• _TASK REQUIREMENTS_:
Answer these from the article on charitable obligations:
(a) How much did Americans donate to charity in 2012?
(b) What share of income does the Give Half Pledge ask people to give away?
(c) What does the article say donors typically want to show when they give to the school they graduated from?

• _EXTRACT_:
============
What are Our Charitable Obligations?

12/10/2013 05:36 pm ET | Updated Feb 08, 2014

This is the season of charitable giving. In 2012, Americans donated $316 billion to charity; that is roughly $1,000 per person, or about 2 percent of the GDP. Is this sufficient? Some religions promote the practice of tithing: giving away 10 percent of one's income. But is even that enough? Bolder Giving is an organization with a mission: "To inspire and support people to give at their full lifetime potential," and it encourages people to take its Give Half Pledge. As the name suggests, this is a promise to give away 50 percent of one's income. Is that sufficient?

My answer to all of these questions is a resounding no. None of these are sufficient to meet our charitable obligations. But neither is giving away 100 percent of our incomes.

The act of giving away money is nothing more than self-sacrifice, not inherently different from flushing money down the toilet. There is nothing inherently "good" about giving money away. What makes charitable giving different from other ways to use money is that it is intended to help others.

Giving money to the most effective charities is certainly one way to meet our obligation to help others. However, many people pursue charitable giving in a way that is selfish -- more about the donor than helping others. A common example is when someone gives money to a street beggar with no regard for how it will be spent. The "donors" are simply sacrificing their own money to be able to walk past the person without feeling guilty for ignoring their situation: Giving a dollar is a cheap way to clear their conscience. Could a homeless shelter be a more effective way to help this person? Could an educational or drug rehab program prevent the same situation from happening to others? These donors probably don't know. They may get a warm feeling from thinking they helped others, but this feeling is underserved, and only possible through self-delusion. The harsh reality is that giving a dollar to a street beggar is an act of a person who made minimal effort to actually help anyone.

Unfortunately this isn't the only form of selfish giving. Many people give to the medical causes and charities that have touched their lives. Do they think about whether there are diseases that can be prevented or treated more easily or cheaply, thus allowing donors to do more "good" with their donations? Probably not. More likely, they either haven't thought about it or simply don't care.

And how about donating to one's alma mater? Although some may try to establish whether any other nonprofit could make better use of a contribution, most donors don't. They typically give to the institution they graduated from because they want to show gratitude, not because that particular school will best use their gift for the purpose of helping others. That method of choosing a charity is about the donor, not the potential benefactors of the gift.
============
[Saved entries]
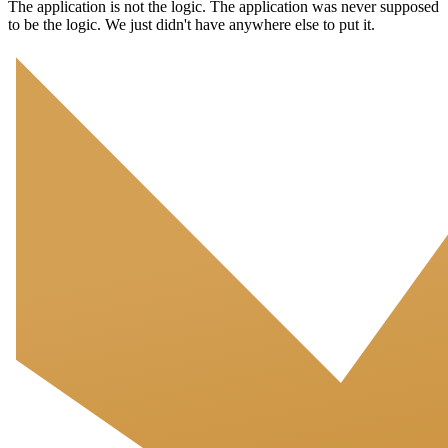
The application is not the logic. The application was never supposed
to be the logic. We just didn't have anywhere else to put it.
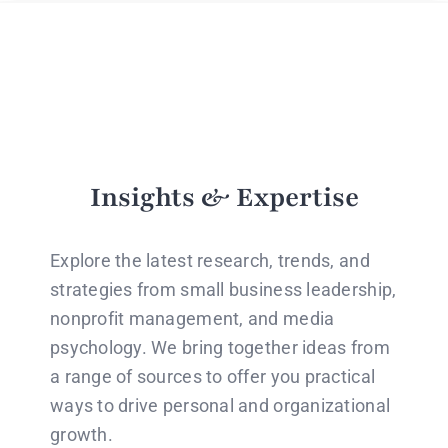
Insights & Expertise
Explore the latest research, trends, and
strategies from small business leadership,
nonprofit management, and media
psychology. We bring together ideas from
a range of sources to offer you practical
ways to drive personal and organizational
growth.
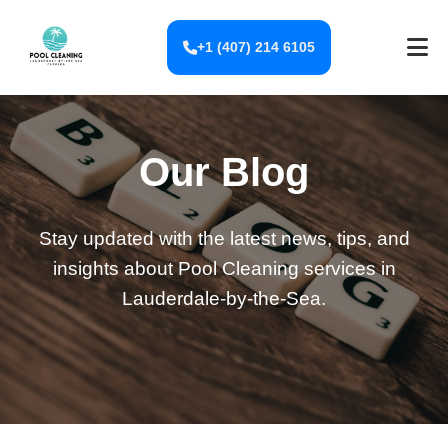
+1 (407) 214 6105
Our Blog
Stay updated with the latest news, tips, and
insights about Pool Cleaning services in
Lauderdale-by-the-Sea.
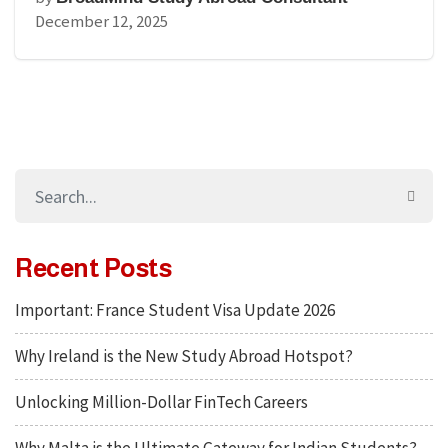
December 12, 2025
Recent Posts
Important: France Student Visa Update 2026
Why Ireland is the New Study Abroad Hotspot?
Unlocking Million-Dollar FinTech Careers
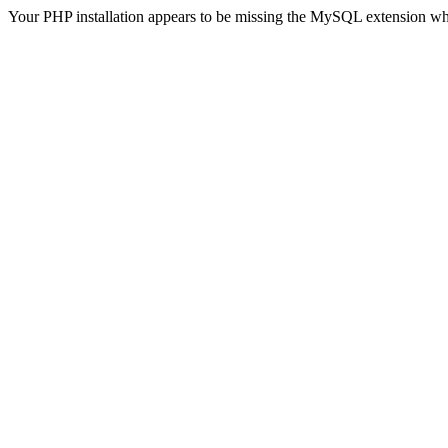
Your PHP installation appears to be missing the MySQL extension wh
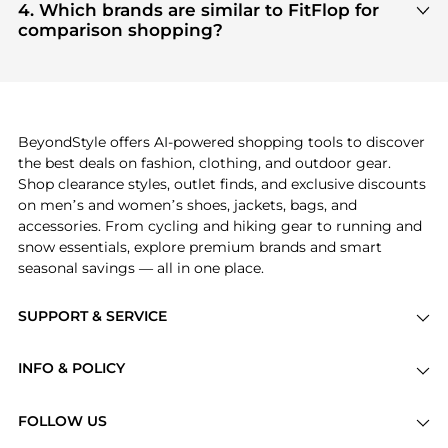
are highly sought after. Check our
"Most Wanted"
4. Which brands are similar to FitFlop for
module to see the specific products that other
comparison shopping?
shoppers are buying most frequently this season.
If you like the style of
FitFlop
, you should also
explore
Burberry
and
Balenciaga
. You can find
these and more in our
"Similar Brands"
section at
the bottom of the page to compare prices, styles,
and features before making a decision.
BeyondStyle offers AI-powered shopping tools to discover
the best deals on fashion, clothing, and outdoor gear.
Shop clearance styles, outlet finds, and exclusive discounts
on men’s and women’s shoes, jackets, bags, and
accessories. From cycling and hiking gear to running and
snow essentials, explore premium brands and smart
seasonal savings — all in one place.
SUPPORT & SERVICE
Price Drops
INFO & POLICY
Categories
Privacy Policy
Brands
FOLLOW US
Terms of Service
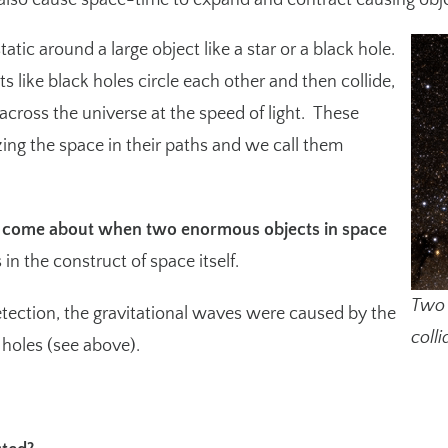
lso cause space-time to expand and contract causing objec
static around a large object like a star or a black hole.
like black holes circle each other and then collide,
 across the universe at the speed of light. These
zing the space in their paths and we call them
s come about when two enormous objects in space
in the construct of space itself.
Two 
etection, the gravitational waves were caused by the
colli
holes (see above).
============
• _OUTPUT FOR THIS TASK_:
(a) $316 billion
(b) 50 percent
(c) Gratitude